Editorial LLG 60 :
 SPONSOR ….ENCORE

J’ai été surpris de recevoir durant ce mois de novembre un courrier de l’association des maîtres de stage en médecine générale de l’ULB(université libre de Bruxelles). Il s’agissait d’une invitation pour une journée de formation pédagogique pour les maîtres de stage 1/1 en médecine générale le 6-12/2008, à la faculté de médecine de l’ULB. Pour rappel, les maîtres de stage 1/1 accueillent dans leur cabinet les assistants en formation pendant 2 ans en vue de leur agréation comme médecin généraliste. Le conseil supérieur impose en effet une journée de formation pédagogique aux maîtres de stage 1/1 généralistes afin de pouvoir conserver leur reconnaissance officielle. Ma surprise est venue de l’information figurant au bas de l’invitation. Elle mentionnait : « cette journée sera encadrée par la société GlaxoSmithKline ».C’est la première fois que je vois mentionner le sponsoring d’une journée de formation de maîtres de stage par l’industrie pharmaceutique.

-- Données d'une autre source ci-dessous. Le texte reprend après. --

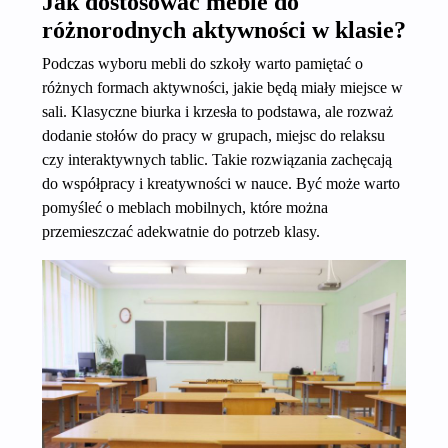
Jak dostosować meble do
różnorodnych aktywności w klasie?
Podczas wyboru mebli do szkoły warto pamiętać o
różnych formach aktywności, jakie będą miały miejsce w
sali. Klasyczne biurka i krzesła to podstawa, ale rozważ
dodanie stołów do pracy w grupach, miejsc do relaksu
czy interaktywnych tablic. Takie rozwiązania zachęcają
do współpracy i kreatywności w nauce. Być może warto
pomyśleć o meblach mobilnych, które można
przemieszczać adekwatnie do potrzeb klasy.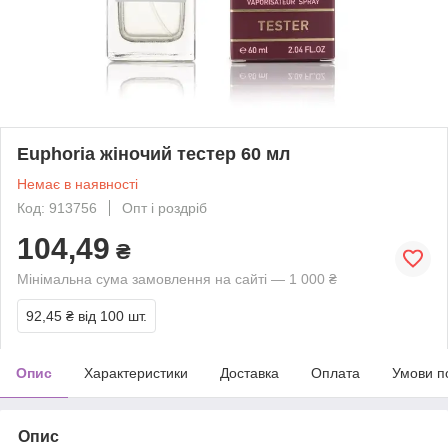
Euphoria жіночий тестер 60 мл
Немає в наявності
Код: 913756
Опт і роздріб
104,49
₴
Мінімальна сума замовлення на сайті — 1 000 ₴
92,45 ₴
від 100 шт.
Опис
Характеристики
Доставка
Оплата
Умови п
Опис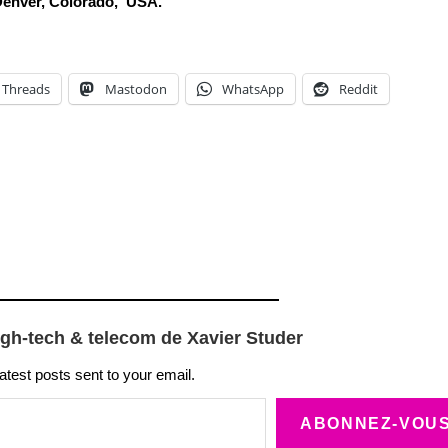
 Denver, Colorado, USA.
Threads
Mastodon
WhatsApp
Reddit
igh-tech & telecom de Xavier Studer
latest posts sent to your email.
ABONNEZ-VOU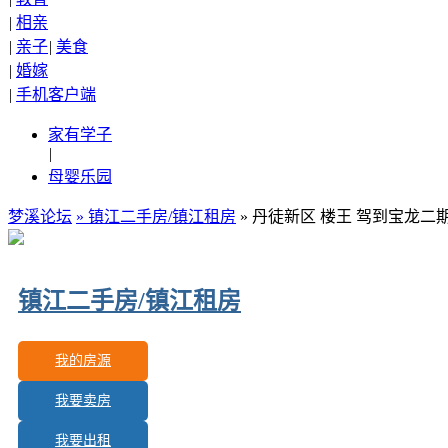
|
相亲
|
亲子
|
美食
|
婚嫁
|
手机客户端
家有学子
|
母婴乐园
梦溪论坛
»
镇江二手房/镇江租房
» 丹徒新区 楼王 驾到宝龙
镇江二手房/镇江租房
我的房源
我要卖房
更新房源：
390
我要出租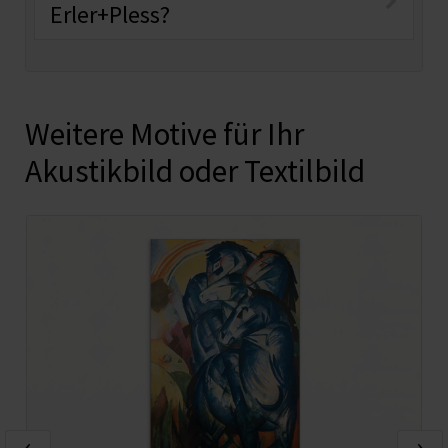
Erler+Pless?
Weitere Motive für Ihr
Akustikbild oder Textilbild
‹
›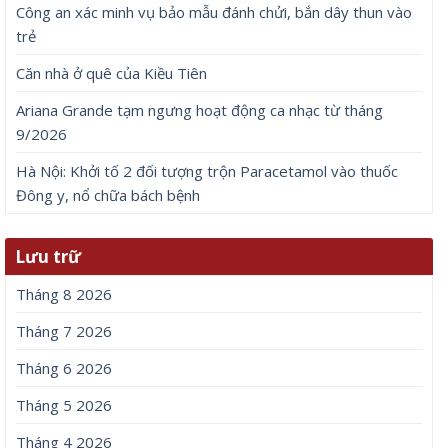
Công an xác minh vụ bảo mẫu đánh chửi, bắn dây thun vào
trẻ
Căn nhà ở quê của Kiều Tiên
Ariana Grande tạm ngưng hoạt động ca nhạc từ tháng
9/2026
Hà Nội: Khởi tố 2 đối tượng trộn Paracetamol vào thuốc
Đông y, nổ chữa bách bệnh
Lưu trữ
Tháng 8 2026
Tháng 7 2026
Tháng 6 2026
Tháng 5 2026
Tháng 4 2026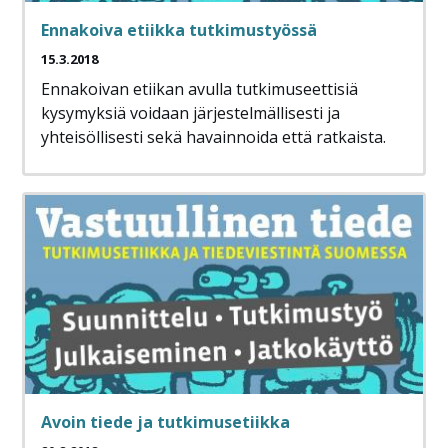
Ennakoiva etiikka tutkimustyössä
15.3.2018
Ennakoivan etiikan avulla tutkimuseettisiä
kysymyksiä voidaan järjestelmällisesti ja
yhteisöllisesti sekä havainnoida että ratkaista.
Avoin tiede ja tutkimusetiikka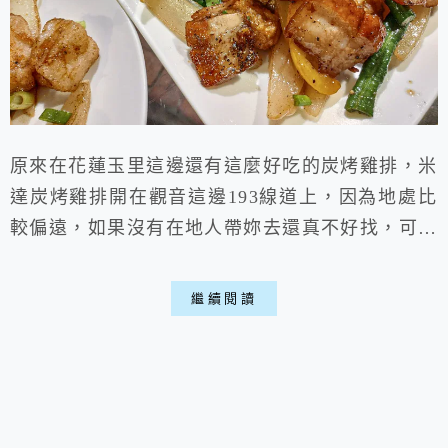
原來在花蓮玉里這邊還有這麼好吃的炭烤雞排，米
達炭烤雞排開在觀音這邊193線道上，因為地處比
較偏遠，如果沒有在地人帶妳去還真不好找，可以
說是在地人才知道的私密美食。 一、店家環境:
▶外部: 位於玉里觀音的193線上，周邊稍微有點
繼續閱讀
偏僻，看起來就像黑夜中的一盞明燈，讓人挺好發
現的。 ▶內部: 店內桌數並不算太多，比較簡略
的環境，因為生意很好建議提早預約，不然也會等
很久歐。 二、菜單Me...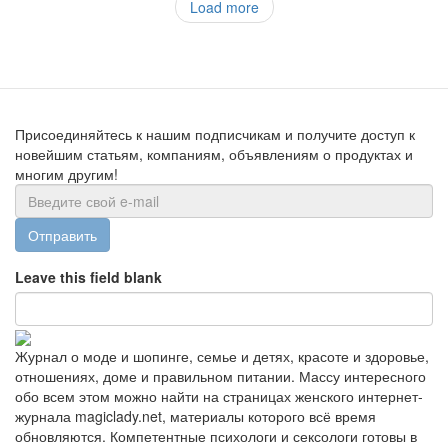
Load more
Присоединяйтесь к нашим подписчикам и получите доступ к
новейшим статьям, компаниям, объявлениям о продуктах и
многим другим!
Отправить
Leave this field blank
Журнал о моде и шопинге, семье и детях, красоте и здоровье,
отношениях, доме и правильном питании. Массу интересного
обо всем этом можно найти на страницах женского интернет-
журнала magiclady.net, материалы которого всё время
обновляются. Компетентные психологи и сексологи готовы в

Que les médecins en général soient inondés de messages venant de l’industrie est bien connu. Les médecins généralistes constitueraient d’ailleurs une cible privilégiée pour cette information. Selon une enquête du KCE (centre d’expertise des soins de santé) (1), ceux-ci seraient confrontés en effet à 450 annonces par mois, toutes formes confondues : brochures, lettres, annonces dans les magazines et journaux spécialisés, délégués et sessions de formation continue. Ce même rapport proposait une remise en question du lien étroit existant entre l’industrie pharmaceutique et la formation continue officielle des médecins. Que dire alors du lien entre cette même industrie et la formation pédagogique des maîtres de stage qui auront eux-mêmes la tâche d’assurer pendant 2 ans l’encadrement des futurs médecins généralistes. L’apprentissage de la prescription de médicaments en se basant sur des sources d’information indépendantes fait d’ailleurs partie de ces tâches du maître de stage. Cet exemple de sponsorisation est une illustration de plus du rapport ambigu que les médecins entretiennent avec le secteur pharmaceutique. Ils ont conscience d’être parfois manipulés ou induits en erreur par l’industrie, mais recherchent leur collaboration pour des informations pratiques ou pour le sponsoring de leur formation continue. Cette collaboration est même recherchée dans notre exemple pour la formation des maîtres de stage. La formation des médecins et futurs médecins devrait en tout cas être vierge de cette influence de l’industrie. S’il est bien sûr souhaitable que les pouvoirs publics financent la formation continue, il est tout aussi nécessaire que chaque médecin, pharmacien, dentiste…fasse aussi des choix pour garantir son indépendance vis-à-vis de l’industrie. C’est aussi une des raisons d’être du G.R.A.S. et de sa revue trimestrielle.
Ce numéro 60 de la lettre du GRAS vous parlera entre autre de blanchiment de confits d’intérêts, des médicaments de rue au Cameroun, du ressenti des enfants sous psycho-stimulants, de la publicité directe des médicaments aux consommateurs , de l’usage des neuroleptiques dans la démence, de la polémique autour de la promotion de la suboxone®…..Bonne lecture.
François Baivier, médecin généraliste

(1) KCE reports vol. 55 B. Valeur en termes de données probantes des informations écrites de l’industrie pharmaceutique destinées aux médecins généralistes.